[Document understanding data]
========================================================================
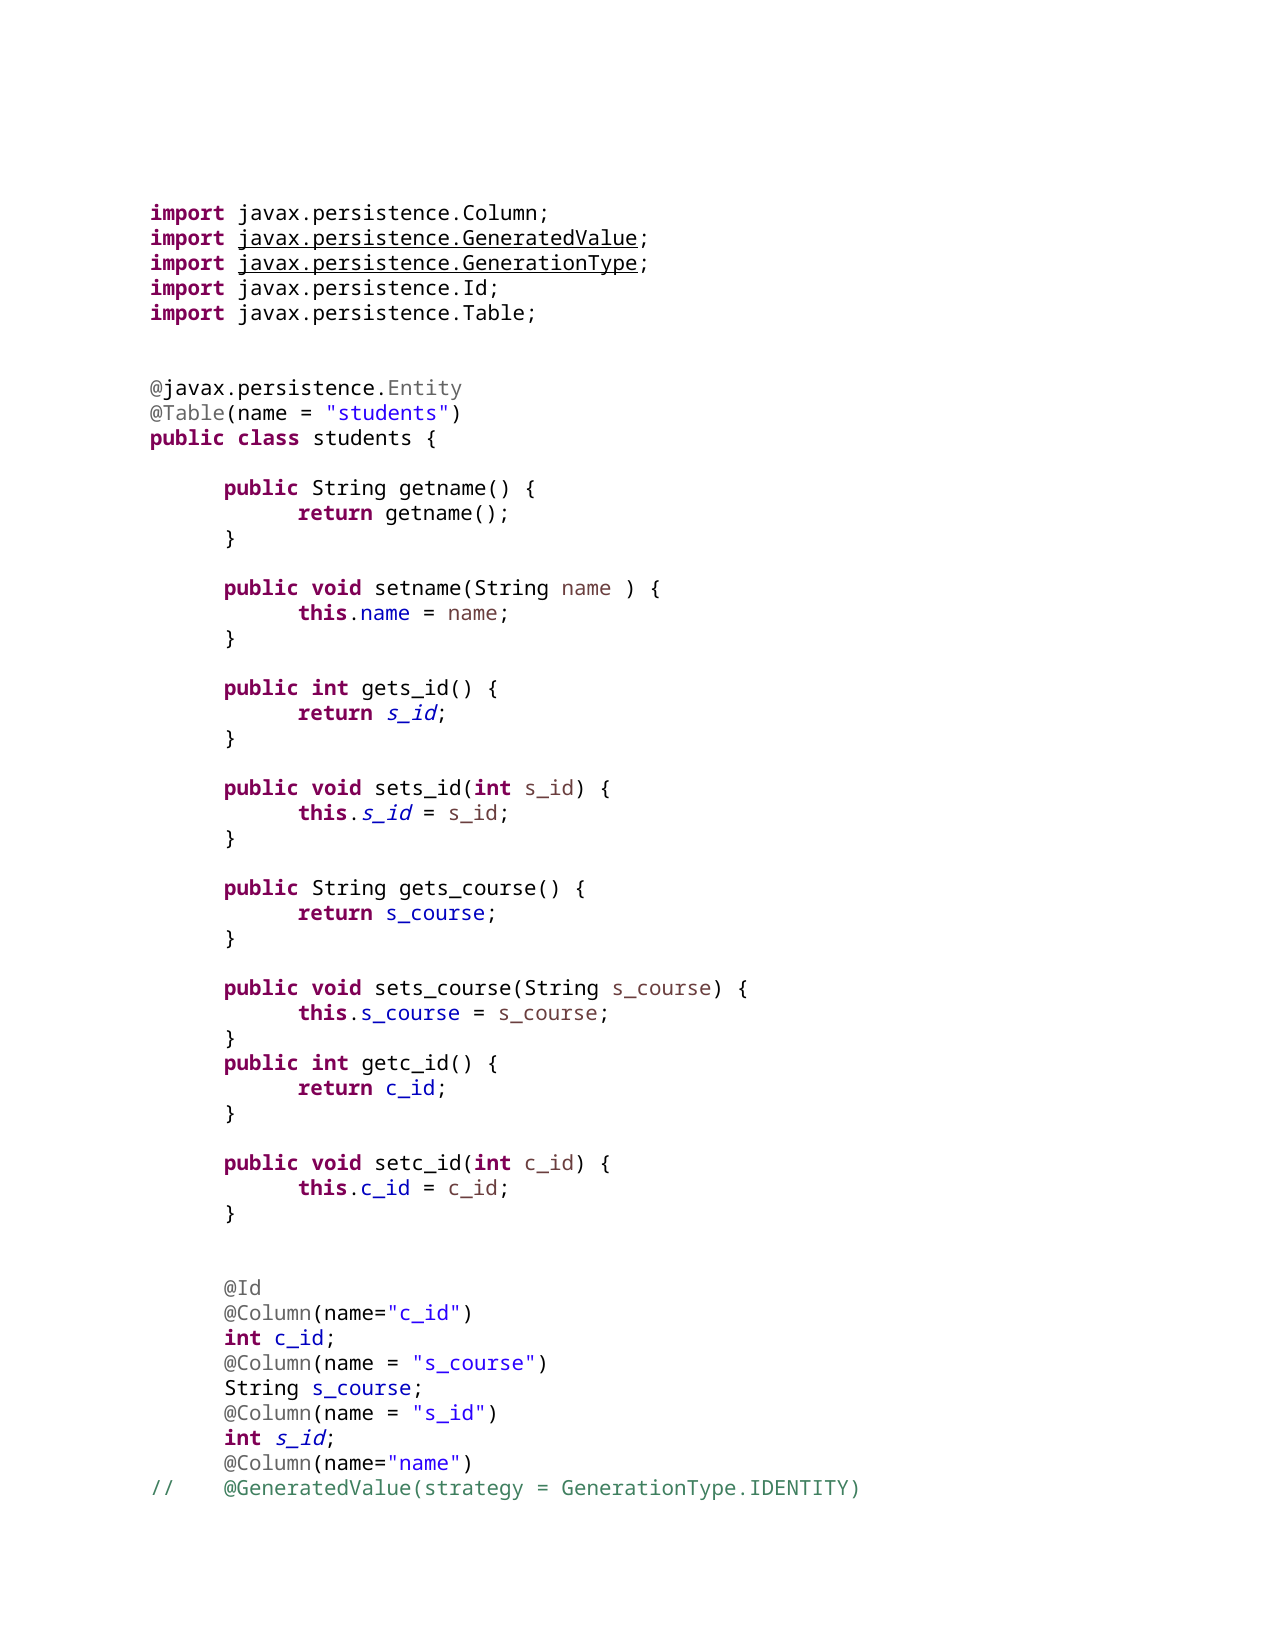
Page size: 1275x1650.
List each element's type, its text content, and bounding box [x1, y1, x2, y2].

text int s_id; [150, 1425, 1125, 1450]
text public String gets_course() { [150, 875, 1125, 900]
text return c_id; [150, 1075, 1125, 1100]
text this.c_id = c_id; [150, 1175, 1125, 1200]
text return s_course; [150, 900, 1125, 925]
text } [150, 525, 1125, 550]
text @Table(name = "students") [150, 400, 1125, 425]
text import javax.persistence.Id; [150, 275, 1125, 300]
text @javax.persistence.Entity [150, 375, 1125, 400]
text } [150, 725, 1125, 750]
text public void sets_course(String s_course) { [150, 975, 1125, 1000]
text @Column(name="c_id") [150, 1300, 1125, 1325]
text import javax.persistence.Column; [150, 200, 1125, 225]
text public int getc_id() { [150, 1050, 1125, 1075]
text int c_id; [150, 1325, 1125, 1350]
text @Id [150, 1275, 1125, 1300]
text } [150, 1200, 1125, 1225]
text public void setc_id(int c_id) { [150, 1150, 1125, 1175]
text public void setname(String name ) { [150, 575, 1125, 600]
text this.name = name; [150, 600, 1125, 625]
text // @GeneratedValue(strategy = GenerationType.IDENTITY) [150, 1475, 1125, 1500]
text import javax.persistence.Table; [150, 300, 1125, 325]
text public void sets_id(int s_id) { [150, 775, 1125, 800]
text import javax.persistence.GeneratedValue; [150, 225, 1125, 250]
text @Column(name = "s_id") [150, 1400, 1125, 1425]
text public String getname() { [150, 475, 1125, 500]
text return getname(); [150, 500, 1125, 525]
text } [150, 825, 1125, 850]
text } [150, 1025, 1125, 1050]
text import javax.persistence.GenerationType; [150, 250, 1125, 275]
text } [150, 625, 1125, 650]
text this.s_course = s_course; [150, 1000, 1125, 1025]
text @Column(name="name") [150, 1450, 1125, 1475]
text String s_course; [150, 1375, 1125, 1400]
text return s_id; [150, 700, 1125, 725]
text } [150, 1100, 1125, 1125]
text public class students { [150, 425, 1125, 450]
text public int gets_id() { [150, 675, 1125, 700]
text @Column(name = "s_course") [150, 1350, 1125, 1375]
text this.s_id = s_id; [150, 800, 1125, 825]
text } [150, 925, 1125, 950]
========================================================================
*Task description*: Copy each line above exactly. Images do not belong in the copy.

*Answer area*:
Page size: 1275x1650.
List each element's type, its text content, and bounding box [x1, y1, x2, y2].

text int s_id; [150, 1425, 1125, 1450]
text public String gets_course() { [150, 875, 1125, 900]
text return c_id; [150, 1075, 1125, 1100]
text this.c_id = c_id; [150, 1175, 1125, 1200]
text return s_course; [150, 900, 1125, 925]
text } [150, 525, 1125, 550]
text @Table(name = "students") [150, 400, 1125, 425]
text import javax.persistence.Id; [150, 275, 1125, 300]
text @javax.persistence.Entity [150, 375, 1125, 400]
text } [150, 725, 1125, 750]
text public void sets_course(String s_course) { [150, 975, 1125, 1000]
text @Column(name="c_id") [150, 1300, 1125, 1325]
text import javax.persistence.Column; [150, 200, 1125, 225]
text public int getc_id() { [150, 1050, 1125, 1075]
text int c_id; [150, 1325, 1125, 1350]
text @Id [150, 1275, 1125, 1300]
text } [150, 1200, 1125, 1225]
text public void setc_id(int c_id) { [150, 1150, 1125, 1175]
text public void setname(String name ) { [150, 575, 1125, 600]
text this.name = name; [150, 600, 1125, 625]
text // @GeneratedValue(strategy = GenerationType.IDENTITY) [150, 1475, 1125, 1500]
text import javax.persistence.Table; [150, 300, 1125, 325]
text public void sets_id(int s_id) { [150, 775, 1125, 800]
text import javax.persistence.GeneratedValue; [150, 225, 1125, 250]
text @Column(name = "s_id") [150, 1400, 1125, 1425]
text public String getname() { [150, 475, 1125, 500]
text return getname(); [150, 500, 1125, 525]
text } [150, 825, 1125, 850]
text } [150, 1025, 1125, 1050]
text import javax.persistence.GenerationType; [150, 250, 1125, 275]
text } [150, 625, 1125, 650]
text this.s_course = s_course; [150, 1000, 1125, 1025]
text @Column(name="name") [150, 1450, 1125, 1475]
text String s_course; [150, 1375, 1125, 1400]
text return s_id; [150, 700, 1125, 725]
text } [150, 1100, 1125, 1125]
text public class students { [150, 425, 1125, 450]
text public int gets_id() { [150, 675, 1125, 700]
text @Column(name = "s_course") [150, 1350, 1125, 1375]
text this.s_id = s_id; [150, 800, 1125, 825]
text } [150, 925, 1125, 950]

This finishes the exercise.